JOB ITEM →
Say how many lines below contain the word "Ctrl". The number is the entire reply.

Excerpts from a dataset:
============

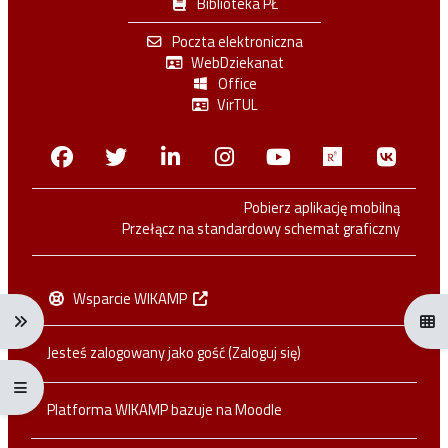
Biblioteka PŁ
Poczta elektroniczna
WebDziekanat
Office
VirTUL
Facebook
Twitter
Linkedin
Instagram
Youtube
Researchga
VK.c
Pobierz aplikację mobilną
Przełącz na standardowy schemat graficzny
Wsparcie WIKAMP
Rozwiń menu nawigacji: Ctrl + Alt + →
Otwó
Jesteś zalogowany jako gość (
Zaloguj się
)
Rozwiń menu pełnoekranowe: Ctrl + Alt + f
Platforma WIKAMP bazuje na
Moodle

============

WRITTEN REPLY →
2